SHOCKING video shows the moment a couple is attacked outside their home after a lucky night at the casino.
A night that featured a massive celebration at the Seminole Hard Rock Hotel & Casino ended in terror for the winning couple when they were followed home, ambushed, and brutally robbed in their driveway – all caught on their Ring doorbell.
Kim Chambliss and her boyfriend, Val Delacruz, had just returned from what was supposed to be a joyous date night at the Florida casino where they won $3,300.
But soon after their exciting win, their evening took a horrifying turn. as they returned home at around 5 am.
Two masked men, armed and dangerous, surrounded their car as they pulled into their driveway, demanding money.
The attackers, later identified as Marcus Jenkins and Tristin Wright, who were both arrested shortly after, had followed the couple from the casino, tracking their every move for hours.
Unbeknownst to them, their winnings made them targets.
As they left the casino and drove home, they were unaware that Jenkins and his accomplices were tailing them.
Police say that the video cameras from the casino and victims’ neighborhoods piece much of the story together.
According to the police affidavit, Delacruz and Chambliss arrived at the casino around 1 am, playing the slots until 4.
As they were exiting the casino, surveillance video captured Jenkins — wearing the shoes with the same unique pattern caught on the couple’s ring camera in front of their home — on his phone and following the couple to their car.
The couple then drove away as Jenkins and the other two suspects tailed them, according to police.
Cameras throughout the neighborhood also showed both men following the couple home, the affidavit said.
The attackers then struck as soon as the couple arrived home, shooting Delacruz and Chambliss before making off with Delacruz’s watch, jewelry, and Chambliss’s purse.
Delacruz was shot in his right thigh and left knee while his girlfriend had a bullet in the back of her leg.
Police recovered a total of five shell casings at the scene.
The quick response from Hillsborough County deputies likely saved Delacruz’s life.
The officers applied a tourniquet to his leg, needed to stop the bleeding from a through-and-through wound that could have been fatal.
“I lost so much blood, if they didn’t do that, I wouldn’t have made it,” Delacruz said, grateful for the life-saving intervention.
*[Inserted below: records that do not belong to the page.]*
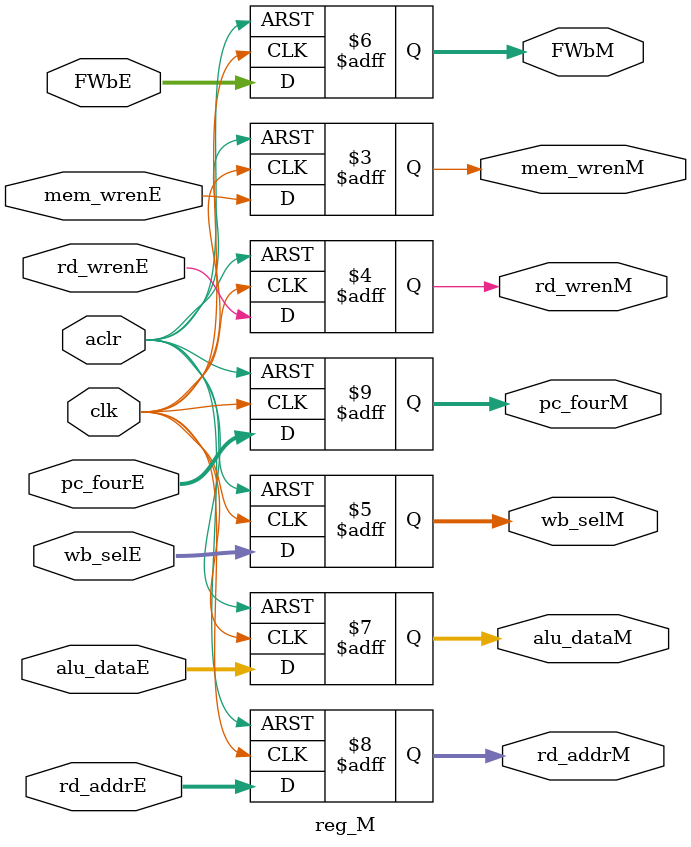
<source format=v>
module reg_M(
    input clk, aclr,
    input mem_wrenE, rd_wrenE,
    input [1:0] wb_selE,
    input [31:0] FWbE, alu_dataE,
    input [4:0] rd_addrE,
    input [12:0] pc_fourE,
    output reg mem_wrenM, rd_wrenM,
    output reg [1:0] wb_selM,
    output reg [31:0] FWbM, alu_dataM,
    output reg [4:0] rd_addrM,
    output reg [12:0] pc_fourM
    );
    
    always @(posedge clk, negedge aclr) begin
        if (!aclr)  {wb_selM, mem_wrenM, rd_wrenM, FWbM, alu_dataM, rd_addrM, pc_fourM} <= 0;
        else        {wb_selM, mem_wrenM, rd_wrenM, FWbM, alu_dataM, rd_addrM, pc_fourM} <=
                    {wb_selE, mem_wrenE, rd_wrenE, FWbE, alu_dataE, rd_addrE, pc_fourE};
    end
endmodule

</source>
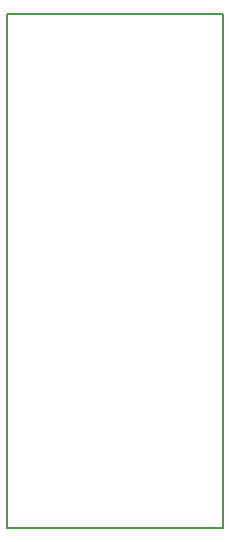
<source format=gbr>
%TF.GenerationSoftware,KiCad,Pcbnew,(5.1.12)-1*%
%TF.CreationDate,2024-12-20T23:38:59+09:00*%
%TF.ProjectId,Cuicuit,43756963-7569-4742-9e6b-696361645f70,rev?*%
%TF.SameCoordinates,Original*%
%TF.FileFunction,Profile,NP*%
%FSLAX46Y46*%
G04 Gerber Fmt 4.6, Leading zero omitted, Abs format (unit mm)*
G04 Created by KiCad (PCBNEW (5.1.12)-1) date 2024-12-20 23:38:59*
%MOMM*%
%LPD*%
G01*
G04 APERTURE LIST*
%TA.AperFunction,Profile*%
%ADD10C,0.200000*%
%TD*%
G04 APERTURE END LIST*
D10*
X147840000Y-106680000D02*
X129540000Y-106680000D01*
X147840000Y-150180000D02*
X147840000Y-106680000D01*
X129540000Y-150180000D02*
X147840000Y-150180000D01*
X129540000Y-106680000D02*
X129540000Y-150180000D01*
M02*

</source>
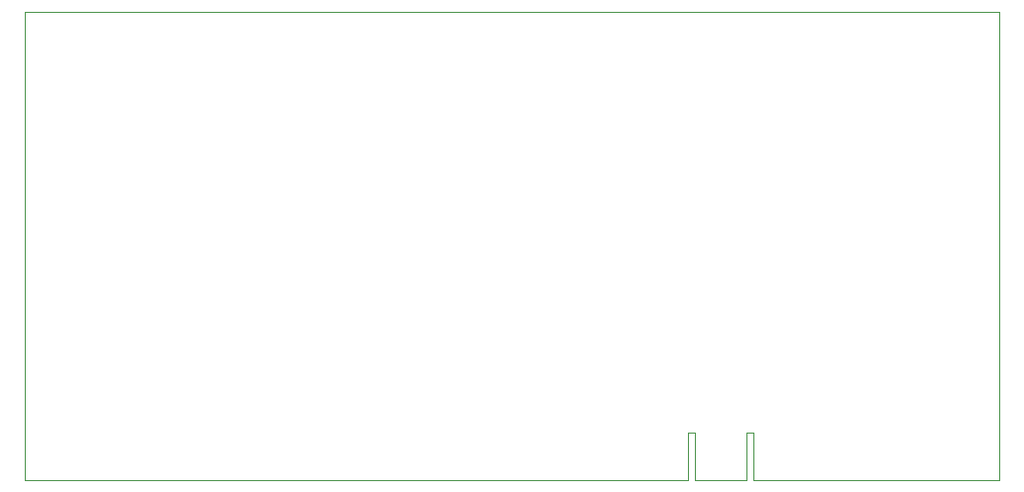
<source format=gbr>
%TF.GenerationSoftware,KiCad,Pcbnew,(5.1.8)-1*%
%TF.CreationDate,2021-08-10T17:59:01+08:00*%
%TF.ProjectId,smartdisplay,736d6172-7464-4697-9370-6c61792e6b69,rev?*%
%TF.SameCoordinates,Original*%
%TF.FileFunction,Profile,NP*%
%FSLAX46Y46*%
G04 Gerber Fmt 4.6, Leading zero omitted, Abs format (unit mm)*
G04 Created by KiCad (PCBNEW (5.1.8)-1) date 2021-08-10 17:59:01*
%MOMM*%
%LPD*%
G01*
G04 APERTURE LIST*
%TA.AperFunction,Profile*%
%ADD10C,0.100000*%
%TD*%
G04 APERTURE END LIST*
D10*
X174000000Y-100000000D02*
X174000000Y-97800000D01*
X178400000Y-100000000D02*
X174000000Y-100000000D01*
X178400000Y-97800000D02*
X178400000Y-100000000D01*
X183000000Y-60000000D02*
X155000000Y-60000000D01*
X173400000Y-100000000D02*
X116800000Y-100000000D01*
X200000000Y-100000000D02*
X179000000Y-100000000D01*
X179000000Y-96000000D02*
X179000000Y-100000000D01*
X178400000Y-96000000D02*
X179000000Y-96000000D01*
X178400000Y-97800000D02*
X178400000Y-96000000D01*
X173400000Y-96000000D02*
X173400000Y-100000000D01*
X174000000Y-96000000D02*
X173400000Y-96000000D01*
X174000000Y-97800000D02*
X174000000Y-96000000D01*
X116800000Y-100000000D02*
X116800000Y-94200000D01*
X116800000Y-60000000D02*
X116800000Y-60100000D01*
X149900000Y-60000000D02*
X116800000Y-60000000D01*
X116800000Y-65800000D02*
X116800000Y-60100000D01*
X149900000Y-60000000D02*
X151400000Y-60000000D01*
X153000000Y-60000000D02*
X151400000Y-60000000D01*
X200000000Y-60000000D02*
X183000000Y-60000000D01*
X155000000Y-60000000D02*
X153000000Y-60000000D01*
X116800000Y-94200000D02*
X116800000Y-65800000D01*
X200000000Y-100000000D02*
X200000000Y-60000000D01*
M02*

</source>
But while their physical items were stolen, and the couple is okay, they both feel that they have lost something far more valuable than material objects – their sense of security.
Video from their Ring camera captured the horror as it unfolded, showing Delacruz being shot in both legs while pleading with the attackers.
A neighbor’s intervention likely prevented further violence, causing the robbers to flee the scene.
“I hear another gunshot and my first thought was, ‘They’ve killed him.’ I was hysterical, I screamed and cried,” Chambliss told local Fox affiliate WTVT-TV.
Despite his injuries, Delacruz managed to make a desperate plea for his life as he lay on the ground, wounded and bleeding.
“I ran and I fell in the door, and the other guy came out and shot me again for the third time in my left leg,” Delacruz said about the brutal attack.
The couple later learned that Jenkins and Wright had been watching them at the casino for over two hours before following them home, a revelation that left them shaken to the core.
I hear another gunshot and my first thought was they’ve killed him.
Kim Chambliss
“We’re just average people, you know, who are out having a good time, who love each other and enjoy each other’s company,” Chambliss said.
“And to know that we didn’t even realize that people were following us every step of the way. It’s scary. It’s scary,” she continued, still reeling from the situation.
“We’ve always felt safe in our home. Safe in the neighborhood. To have that taken away, to have just such an insecure feeling,” Chambliss said.
Now, Val Delacruz faces a long road to recovery. The injuries have left him unable to walk, with doctors estimating it could take six months before he’s back on his feet.
He even missed out on taking his son to his first day of school this week.
“I couldn’t even walk him into his second-grade class,” said Delacruz.
The physical and emotional toll is compounded by mounting medical bills, and Delacruz has been forced to set up a GoFundMe page to help cover the costs.